S-phase-dependent p50/NF-кB1 phosphorylation in response to ATR and replication stress acts to maintain genomic stability.

The apical damage kinase, ATR, is activated by replication stress (RS) both in response to DNA damage and during normal S-phase. Loss of function studies indicates that ATR acts to stabilize replication forks, block cell cycle progression and promote replication restart. Although checkpoint failure and replication fork collapse can result in cell death, no direct cytotoxic pathway downstream of ATR has previously been described. Here, we show that ATR directly reduces survival by inducing phosphorylation of the p50 (NF-κB1, p105) subunit of NF-кB and moreover, that this response is necessary for genome maintenance independent of checkpoint activity. Cell free and in vivo studies demonstrate that RS induces phosphorylation of p50 in an ATR-dependent but DNA damage-independent manner that acts to modulate NF-кB activity without affecting p50/p65 nuclear translocation. This response, evident in human and murine cells, occurs not only in response to exogenous RS but also during the unperturbed S-phase. Functionally, the p50 response results in inhibition of anti-apoptotic gene expression that acts to sensitize cells to DNA strand breaks independent of damage repair. Ultimately, loss of this pathway causes genomic instability due to the accumulation of chromosomal breaks.
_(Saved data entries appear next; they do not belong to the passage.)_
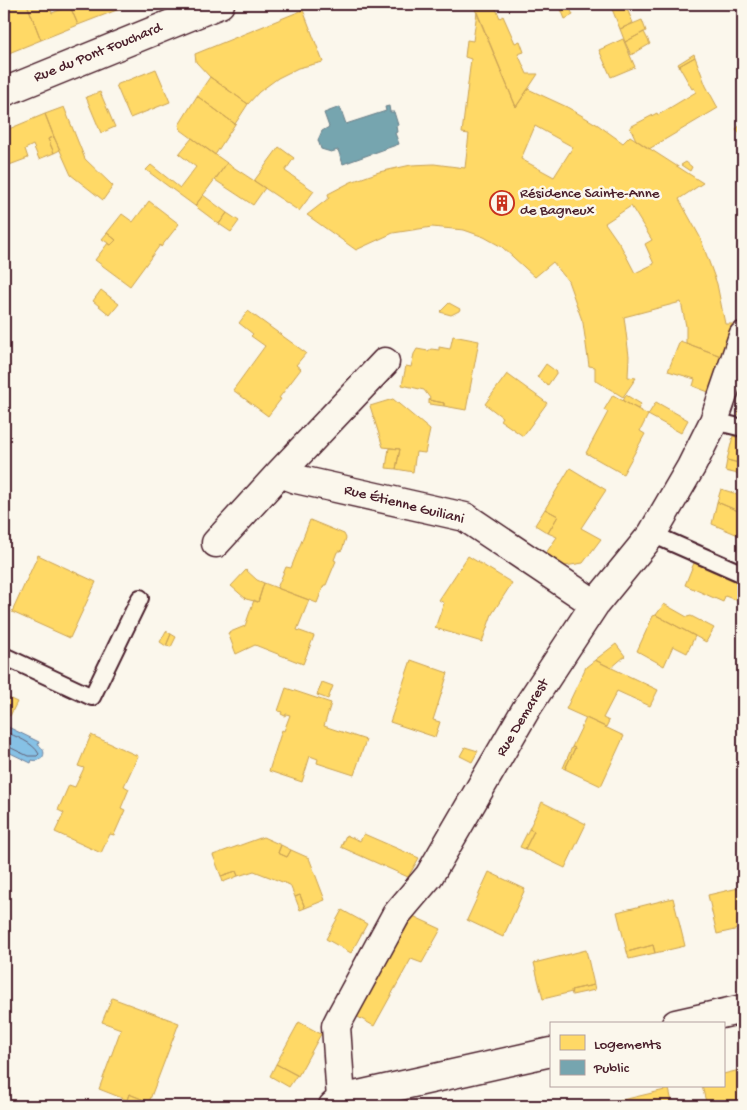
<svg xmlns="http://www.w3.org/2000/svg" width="747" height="1110" viewBox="0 0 747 1110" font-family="'Gochi Hand',sans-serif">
<rect width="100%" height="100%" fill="#fbf7ec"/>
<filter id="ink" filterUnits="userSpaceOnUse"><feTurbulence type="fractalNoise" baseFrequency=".02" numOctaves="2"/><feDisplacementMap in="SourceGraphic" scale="10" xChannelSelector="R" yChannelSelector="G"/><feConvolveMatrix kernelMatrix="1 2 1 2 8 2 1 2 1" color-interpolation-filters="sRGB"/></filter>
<g filter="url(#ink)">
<!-- water -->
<path fill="#86c1e5" stroke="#6e809b" d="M4,725L39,742L38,745C49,751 43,763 32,760L31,763L4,750Z"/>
<!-- homes -->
<path fill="#ffd966" stroke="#c9a154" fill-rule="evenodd" d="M4,4H27L41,40L4,55V19L6,18L4,13Z
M27,4H48L52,13L70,6L78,25L41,40Z
M65,4H120L122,8L78,25L70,6L66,8Z
M473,4H494L500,18L503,16L515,43L520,41L524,52L518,54L527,74H538L516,107Z
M559,4H568L573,15L565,19Z
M610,4H625L633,23L620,29Z
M303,10L323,62L298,68L278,78L259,92L248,104L210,77L196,62L195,54Z
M477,12L516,107L528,89L567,107L598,125L623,143L630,136L703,183L679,199L700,237L717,284L725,324H734L721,356L686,343V326L681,302L624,317L629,356L628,377L636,378L623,397L595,380V367L589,366L583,323L568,281L553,262L535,277L502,247L484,237L464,230L432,227L393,233L356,250L307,215L329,198L328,194L351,182L379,172L411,165L434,164L465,168L469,134L462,133L471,59L465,57L467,40L473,41ZM535,126L573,147L554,177L521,159ZM631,206L652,240L645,244L654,264L635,273L621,246L605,223Z
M642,20L646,31L625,42L620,29Z
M644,32L650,44L631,55L625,42Z
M623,39L635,67L611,77L599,50Z
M694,54L695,57L679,66L678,64Z
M695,57L706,86L718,108L649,149L636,140L630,127L657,113L658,115L696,92L694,88L692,89L679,66Z
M156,69L170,102L130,118L116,85Z
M210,77L248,104L235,124L197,96Z
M100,92L115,127L101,133L86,97Z
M197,96L235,124L215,155L181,130L179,125Z
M64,107L85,159L113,186L103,200L71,175L54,137L45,114Z
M45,114L54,137L48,139L54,153L39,159L33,145L25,149L28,158L4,167V131Z
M743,123V138L736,129Z
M54,137L60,150L54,153L48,139Z
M192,138L227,163L195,206L146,170L151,165L180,188L196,167L179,154Z
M279,147L294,158L285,171L314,191L299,211L254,181Z
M686,162L692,167L690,171L681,165Z
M227,163L265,188L253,205L215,180Z
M203,195L227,213L219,224L195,206Z
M149,201L179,224L161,247L160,245L130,286L95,260L108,243L111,245L116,240L107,233L122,214L133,222Z
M227,213L239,221L231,232L219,224Z
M107,233L116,240L111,245L102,239Z
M101,290L119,304L110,315L93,301Z
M449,303L460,309L459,311L451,315L440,312Z
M248,311L306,353L296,365L301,369L279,398L281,399L268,416L233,390L265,346L251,336L253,334L239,323Z
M453,336L479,341L466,410L444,406V403L429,400L430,398L424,390L402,385L406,366L411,367L414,354L417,349L428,351L431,349L439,350V347L450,349Z
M680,341L721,356L711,393L693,386L695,379L668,371Z
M546,364L557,372L548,385L537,377Z
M507,374L547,403L523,436L500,420L502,417L485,404Z
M613,395L648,415L640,431L645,434L623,474L586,453L608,412L604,410Z
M626,395L641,404L638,409L623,401Z
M741,398H743V416L738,414Z
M393,399L430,430L425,453L416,452L413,472L396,469L400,449L383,447L370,406Z
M429,400L444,403V406L429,404Z
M656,402L688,420L681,433L648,415Z
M733,436L743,439V464L727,460Z
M389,448L400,449L396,469L386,468Z
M727,460L743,464V475L725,471Z
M570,468L606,490L581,528L601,539L583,563L565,566L546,553L557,537L548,533L558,516L545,509Z
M721,489L743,496V513L717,502Z
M717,502L743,513V537L712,524Z
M545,509L558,516L548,533L535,525Z
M310,520L344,534L346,538L342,550L337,552L334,560L336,561L326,585H324L317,603L277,588L286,567L291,568Z
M38,555L96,582L70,638L12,612Z
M468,556L512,583L492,614L482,642L435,628L444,603L439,600Z
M694,563L743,585V596L741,602L725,596L723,602L685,585Z
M246,570L257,580L264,583L258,602L246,599L231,586Z
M264,583L309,600L297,630L314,636L303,664L255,645L236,654L228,633L245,626L254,600L258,602Z
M664,604L687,617L691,616L714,628L706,642L656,615Z
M656,615L695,636L687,653L673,646L664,666L637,651L653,616Z
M166,631L171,634L166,646L160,642Z
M171,634L176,637L171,647L166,646Z
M616,644L625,656L611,668L595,660Z
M411,660L448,673L433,720L440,722L435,737L390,722Z
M595,660L658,690L650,706L617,691L603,718L609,721L606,727L566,709L586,667Z
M322,682L333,686L328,699L317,695Z
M286,688L331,703L324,726L366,740L354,775L317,763L318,759L310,756L302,782L269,771L282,730L284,731L290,715L286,714L285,716L281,714L282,712L278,711Z
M4,696L17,702L10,716L4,713Z
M586,718L624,736L601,786L565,769L575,748L572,747Z
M91,735L138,756L124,786L129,789L121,808L125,810L114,835L110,834L101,853L55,832L64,813L58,810L69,785L75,787L84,768L78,766Z
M465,747L478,751L472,762L460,756Z
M572,747L575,748L565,769L563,768Z
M542,802L586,824L565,868L525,849L534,831L529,829Z
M529,829L534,831L525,849L520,847Z
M364,834L419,858L408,877L341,847L346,835L360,841Z
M263,837L281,845L278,853L287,857L291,850L309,858L325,900L305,908L300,895L295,897L290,885L254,871L238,876L236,871L221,876L213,855Z
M281,845L291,850L287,857L278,853Z
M236,871L238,876L223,882L221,876Z
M489,872L525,889L503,937L467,920Z
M743,887V928L717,934L708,895Z
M300,895L305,908L300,910L295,897Z
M673,898L685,946L655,953L653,945L627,952L617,912Z
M342,910L367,924L351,953L326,939Z
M413,916L441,929L422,963L411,959L374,1026L356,1016Z
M653,945L655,953L629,959L627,952Z
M586,950L594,985L571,990L572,992L543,999L534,963Z
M594,985L595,990L572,995L571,990Z
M112,998L179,1023L149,1102L129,1094L127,1100L99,1089L121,1029L102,1022Z
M299,1022L321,1034L298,1076L276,1064Z
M743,1060V1106H707L702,1086H723V1074L740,1070L738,1062Z
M276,1064L297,1075L289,1087L270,1076Z
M669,1089L673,1106H615L614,1102Z
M129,1094L149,1102L148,1106H144L127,1100Z"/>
<!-- public -->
<path fill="#76a5af" stroke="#697d87" d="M389,106L390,112H394L398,125L396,126L397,132L395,133L399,144L343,164L338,150L331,152L321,149L318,140L322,131L329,127L324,113L340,107L346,124L386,111L385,107Z"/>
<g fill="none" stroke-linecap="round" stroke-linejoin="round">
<!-- shore -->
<path stroke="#626075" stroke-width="1" d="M4,731C16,737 33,742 39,754L37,756H28L7,746H4"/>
<defs>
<path id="lane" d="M714,421L743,428
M652,534L743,574
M4,656L92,697L140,598"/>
<path id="street" d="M280,473L296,479L465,517L595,604
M216,543L280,473L385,362
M341,1099L336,1026L340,1018L396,915L429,876L528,706L595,604L652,534L691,467L714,421L743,336"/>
<path id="secondary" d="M4,92L220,4
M676,1024L743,1009
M333,1106L341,1099L551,1052"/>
</defs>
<!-- lane casing -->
<use href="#lane" stroke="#4a1f2b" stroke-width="20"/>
<!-- street casing -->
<use href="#street" stroke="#4a1f2b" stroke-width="31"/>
<!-- secondary casing -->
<use href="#secondary" stroke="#4a1f2b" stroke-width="31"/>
<!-- lane -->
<use href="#lane" stroke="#fbf7ec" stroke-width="16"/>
<!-- street -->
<use href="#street" stroke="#fbf7ec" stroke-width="28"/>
<!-- secondary -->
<use href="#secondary" stroke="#fbf7ec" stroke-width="28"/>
</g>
</g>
<!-- icons -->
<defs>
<symbol id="building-ring" viewBox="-11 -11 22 22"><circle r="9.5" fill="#fbf7ec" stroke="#c8321e" stroke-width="1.5"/><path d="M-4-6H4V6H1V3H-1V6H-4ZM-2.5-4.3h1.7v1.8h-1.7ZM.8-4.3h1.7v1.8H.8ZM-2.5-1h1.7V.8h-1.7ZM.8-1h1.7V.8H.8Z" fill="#c8321e"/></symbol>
</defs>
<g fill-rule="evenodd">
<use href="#building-ring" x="488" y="189" width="28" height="28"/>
</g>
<g text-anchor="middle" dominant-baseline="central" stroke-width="5" stroke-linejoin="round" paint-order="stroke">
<!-- street labels -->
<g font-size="15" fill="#4a1f2b" stroke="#fbf7ec">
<text transform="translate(98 53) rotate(-22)">Rue du Pont Fouchard</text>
<text transform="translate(404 505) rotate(14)">Rue Étienne Guiliani</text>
<text transform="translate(523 718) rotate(-59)">Rue Demarest</text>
</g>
<!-- poi labels -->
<g font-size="15" fill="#4a1f2b" stroke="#fbf7ec" text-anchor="start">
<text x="520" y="194">Résidence Sainte-Anne<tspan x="520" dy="17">de Bagneux</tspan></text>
</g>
</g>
<!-- margin -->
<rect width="747" height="1110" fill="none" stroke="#fbf7ec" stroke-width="20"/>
<rect x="10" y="10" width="727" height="1090" fill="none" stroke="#4a1f2b" stroke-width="2" filter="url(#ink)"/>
<!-- legend -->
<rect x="550" y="1022" width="175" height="65" fill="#fbf7ec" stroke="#b4a19f"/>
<rect x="560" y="1035" width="25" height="15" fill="#ffd966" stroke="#b4a19f"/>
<text x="594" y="1048" font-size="15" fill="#4a1f2b">Logements</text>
<rect x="560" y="1060" width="25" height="15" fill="#76a5af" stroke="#b4a19f"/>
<text x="594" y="1072" font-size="15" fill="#4a1f2b">Public</text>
</svg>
Together, the data indicate that during S-phase ATR acts via p50 to ensure that cells with elevated levels of replication-associated DNA damage are eliminated.
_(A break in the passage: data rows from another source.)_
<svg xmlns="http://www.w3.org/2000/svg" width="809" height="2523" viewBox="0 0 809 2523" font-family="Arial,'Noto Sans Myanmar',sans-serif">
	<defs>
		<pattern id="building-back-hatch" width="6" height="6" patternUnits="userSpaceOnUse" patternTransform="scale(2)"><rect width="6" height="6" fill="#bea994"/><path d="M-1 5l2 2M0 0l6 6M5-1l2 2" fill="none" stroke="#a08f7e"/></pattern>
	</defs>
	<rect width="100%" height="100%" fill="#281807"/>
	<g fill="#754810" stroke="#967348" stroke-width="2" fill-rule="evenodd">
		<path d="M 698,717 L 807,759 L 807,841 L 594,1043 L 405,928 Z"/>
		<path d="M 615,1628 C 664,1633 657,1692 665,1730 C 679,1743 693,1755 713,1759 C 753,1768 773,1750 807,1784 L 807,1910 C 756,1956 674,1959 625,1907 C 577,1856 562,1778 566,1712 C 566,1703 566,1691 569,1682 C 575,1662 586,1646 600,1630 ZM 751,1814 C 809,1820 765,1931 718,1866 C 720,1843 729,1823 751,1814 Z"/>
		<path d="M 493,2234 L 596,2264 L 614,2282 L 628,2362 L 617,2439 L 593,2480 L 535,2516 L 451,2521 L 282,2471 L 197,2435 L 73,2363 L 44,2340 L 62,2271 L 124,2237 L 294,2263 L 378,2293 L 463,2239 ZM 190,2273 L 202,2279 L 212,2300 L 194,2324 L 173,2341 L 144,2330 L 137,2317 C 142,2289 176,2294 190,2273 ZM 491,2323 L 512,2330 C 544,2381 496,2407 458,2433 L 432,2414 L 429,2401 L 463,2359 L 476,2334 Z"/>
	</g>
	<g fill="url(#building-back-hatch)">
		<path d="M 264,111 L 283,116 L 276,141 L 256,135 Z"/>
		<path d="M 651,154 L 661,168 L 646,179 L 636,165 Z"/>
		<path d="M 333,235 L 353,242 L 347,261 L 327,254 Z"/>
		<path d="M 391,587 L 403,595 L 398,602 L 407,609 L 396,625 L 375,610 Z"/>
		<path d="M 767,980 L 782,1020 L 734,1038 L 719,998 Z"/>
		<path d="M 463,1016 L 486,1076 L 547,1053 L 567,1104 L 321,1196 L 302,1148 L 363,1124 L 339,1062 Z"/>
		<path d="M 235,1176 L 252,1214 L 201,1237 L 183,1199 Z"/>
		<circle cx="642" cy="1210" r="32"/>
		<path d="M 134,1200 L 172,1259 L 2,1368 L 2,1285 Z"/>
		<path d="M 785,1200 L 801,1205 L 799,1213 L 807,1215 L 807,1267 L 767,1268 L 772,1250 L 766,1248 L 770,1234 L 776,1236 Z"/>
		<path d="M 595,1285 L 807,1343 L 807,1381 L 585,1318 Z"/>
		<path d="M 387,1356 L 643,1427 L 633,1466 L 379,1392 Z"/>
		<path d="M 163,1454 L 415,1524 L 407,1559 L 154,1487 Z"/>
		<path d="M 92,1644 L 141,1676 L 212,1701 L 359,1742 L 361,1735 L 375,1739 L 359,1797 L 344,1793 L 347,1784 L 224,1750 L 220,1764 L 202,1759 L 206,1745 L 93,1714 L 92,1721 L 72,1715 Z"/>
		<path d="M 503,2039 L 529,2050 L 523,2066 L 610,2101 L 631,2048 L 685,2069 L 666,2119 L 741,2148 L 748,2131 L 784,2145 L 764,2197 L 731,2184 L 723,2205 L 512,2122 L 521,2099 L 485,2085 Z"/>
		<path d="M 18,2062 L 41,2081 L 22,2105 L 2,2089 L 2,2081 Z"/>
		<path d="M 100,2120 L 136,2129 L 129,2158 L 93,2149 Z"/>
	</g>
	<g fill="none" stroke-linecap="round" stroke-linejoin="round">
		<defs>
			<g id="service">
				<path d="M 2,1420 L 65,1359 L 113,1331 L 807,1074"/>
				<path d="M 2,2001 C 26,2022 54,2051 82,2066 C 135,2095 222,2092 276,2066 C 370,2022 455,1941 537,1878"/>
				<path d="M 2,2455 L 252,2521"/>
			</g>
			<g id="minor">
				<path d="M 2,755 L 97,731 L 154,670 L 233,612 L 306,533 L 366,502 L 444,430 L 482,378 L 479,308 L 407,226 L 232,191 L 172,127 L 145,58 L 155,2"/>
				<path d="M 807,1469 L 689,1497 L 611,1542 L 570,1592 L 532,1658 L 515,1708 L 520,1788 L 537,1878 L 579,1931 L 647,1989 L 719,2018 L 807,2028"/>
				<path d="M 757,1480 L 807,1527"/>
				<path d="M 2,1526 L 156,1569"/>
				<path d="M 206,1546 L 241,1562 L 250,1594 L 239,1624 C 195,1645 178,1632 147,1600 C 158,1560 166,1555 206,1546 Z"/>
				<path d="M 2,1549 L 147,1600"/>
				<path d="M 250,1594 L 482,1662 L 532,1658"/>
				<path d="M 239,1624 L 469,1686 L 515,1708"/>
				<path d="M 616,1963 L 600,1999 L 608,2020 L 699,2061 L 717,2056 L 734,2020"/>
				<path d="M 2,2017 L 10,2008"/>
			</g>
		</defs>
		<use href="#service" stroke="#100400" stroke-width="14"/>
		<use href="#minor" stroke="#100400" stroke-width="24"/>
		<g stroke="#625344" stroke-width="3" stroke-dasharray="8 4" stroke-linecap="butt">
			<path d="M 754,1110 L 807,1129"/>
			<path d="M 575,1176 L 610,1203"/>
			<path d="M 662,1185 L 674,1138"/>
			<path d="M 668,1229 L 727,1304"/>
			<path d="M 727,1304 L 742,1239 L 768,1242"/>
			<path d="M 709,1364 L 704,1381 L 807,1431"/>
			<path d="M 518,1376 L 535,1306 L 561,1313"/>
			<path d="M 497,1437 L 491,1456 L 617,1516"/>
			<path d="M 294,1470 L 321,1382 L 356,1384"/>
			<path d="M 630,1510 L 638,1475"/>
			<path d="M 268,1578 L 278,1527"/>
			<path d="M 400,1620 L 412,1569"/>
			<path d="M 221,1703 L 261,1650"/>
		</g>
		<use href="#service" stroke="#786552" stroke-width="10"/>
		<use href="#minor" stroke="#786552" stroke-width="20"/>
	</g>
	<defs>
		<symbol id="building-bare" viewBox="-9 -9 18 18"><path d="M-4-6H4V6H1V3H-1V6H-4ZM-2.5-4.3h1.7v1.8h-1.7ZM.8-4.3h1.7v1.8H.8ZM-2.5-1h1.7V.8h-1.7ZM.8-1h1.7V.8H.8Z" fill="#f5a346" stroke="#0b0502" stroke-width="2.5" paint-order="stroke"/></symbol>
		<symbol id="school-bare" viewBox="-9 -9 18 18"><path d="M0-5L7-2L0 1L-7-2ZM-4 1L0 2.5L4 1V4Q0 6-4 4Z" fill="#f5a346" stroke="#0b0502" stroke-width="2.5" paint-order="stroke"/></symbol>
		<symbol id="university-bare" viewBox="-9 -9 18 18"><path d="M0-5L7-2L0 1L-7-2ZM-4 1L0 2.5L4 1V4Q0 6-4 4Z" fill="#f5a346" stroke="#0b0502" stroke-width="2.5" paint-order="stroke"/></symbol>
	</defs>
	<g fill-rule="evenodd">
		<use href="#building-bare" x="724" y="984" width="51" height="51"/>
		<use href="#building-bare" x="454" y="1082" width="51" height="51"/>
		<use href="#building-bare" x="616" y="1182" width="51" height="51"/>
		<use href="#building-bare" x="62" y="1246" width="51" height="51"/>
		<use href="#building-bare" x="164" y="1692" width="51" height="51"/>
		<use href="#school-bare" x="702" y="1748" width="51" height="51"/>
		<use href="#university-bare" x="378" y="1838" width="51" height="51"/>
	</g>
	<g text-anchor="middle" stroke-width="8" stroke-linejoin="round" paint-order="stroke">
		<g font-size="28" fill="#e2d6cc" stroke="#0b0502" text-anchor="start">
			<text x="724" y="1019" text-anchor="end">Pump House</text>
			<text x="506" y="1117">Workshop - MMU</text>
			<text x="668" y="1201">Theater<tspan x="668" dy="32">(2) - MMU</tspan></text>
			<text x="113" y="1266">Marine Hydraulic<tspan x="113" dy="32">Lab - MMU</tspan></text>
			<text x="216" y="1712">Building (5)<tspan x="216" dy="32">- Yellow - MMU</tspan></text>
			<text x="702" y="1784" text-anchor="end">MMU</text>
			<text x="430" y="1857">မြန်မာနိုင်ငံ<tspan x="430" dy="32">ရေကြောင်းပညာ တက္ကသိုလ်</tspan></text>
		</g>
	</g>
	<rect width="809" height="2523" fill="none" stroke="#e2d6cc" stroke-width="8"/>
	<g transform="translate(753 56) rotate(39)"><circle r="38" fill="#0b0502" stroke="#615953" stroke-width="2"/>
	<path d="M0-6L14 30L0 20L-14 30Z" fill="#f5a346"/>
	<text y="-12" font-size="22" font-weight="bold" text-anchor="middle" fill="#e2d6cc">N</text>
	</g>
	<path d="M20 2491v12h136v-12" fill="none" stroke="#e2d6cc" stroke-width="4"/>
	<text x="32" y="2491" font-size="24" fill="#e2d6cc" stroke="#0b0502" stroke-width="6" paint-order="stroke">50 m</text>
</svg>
Loss of Nfkb1 leads to early onset aging.

NF-κB is a major regulator of age-dependent gene expression and the p50/NF-κB1 subunit is an integral modulator of NF-κB signaling. Here, we examined Nfkb1-/- mice to investigate the relationship between this subunit and aging. Although Nfkb1-/- mice appear similar to littermates at six months of age, by 12 months they have a higher incidence of several observable age-related phenotypes. In addition, aged Nfkb1-/- animals have increased kyphosis, decreased cortical bone, increased brain GFAP staining and a decrease in overall lifespan compared to Nfkb1+/+. In vitro, serially passaged primary Nfkb1-/- MEFs have more senescent cells than comparable Nfkb1+/+ MEFs. Also, Nfkb1-/- MEFs have greater amounts of phospho-H2AX foci and lower levels of spontaneous apoptosis than Nfkb1+/+, findings that are mirrored in the brains of Nfkb1-/- animals compared to Nfkb1+/+. Finally, in wildtype animals a substantial decrease in p50 DNA binding is seen in aged tissue compared to young. Together, these data show that loss of Nfkb1 leads to early animal aging that is associated with reduced apoptosis and increased cellular senescence. Moreover, loss of p50 DNA binding is a prominent feature of aged mice relative to young. These findings support the strong link between the NF-κB pathway and mammalian aging.

p50 (NF-κB1) is an effector protein in the cytotoxic response to DNA methylation damage.

The functional significance of the signaling pathway induced by O(6)-methylguanine (O(6)-MeG) lesions is poorly understood. Here, we identify the p50 subunit of NF-κB as a central target in the response to O(6)-MeG and demonstrate that p50 is required for S(N)1-methylator-induced cytotoxicity. In response to S(N)1-methylation, p50 facilitates the inhibition of NF-κB-regulated antiapoptotic gene expression. Inhibition of NF-κB activity is noted to be an S phase-specific phenomenon that requires the formation of O(6)-MeG:T mismatches. Chk1 associates with p50 following S(N)1-methylation, and phosphorylation of p50 by Chk1 results in the inhibition of NF-κB DNA binding. Expression of an unphosphorylatable p50 mutant blocks inhibition of NF-κB-regulated antiapoptotic gene expression and attenuates S(N)1-methylator-induced cytotoxicity. While O(6)-MeG:T-induced, p50-dependent signaling is not sufficient to induce cell death, this pathway sensitizes cells to the cytotoxic effects of DNA breaks.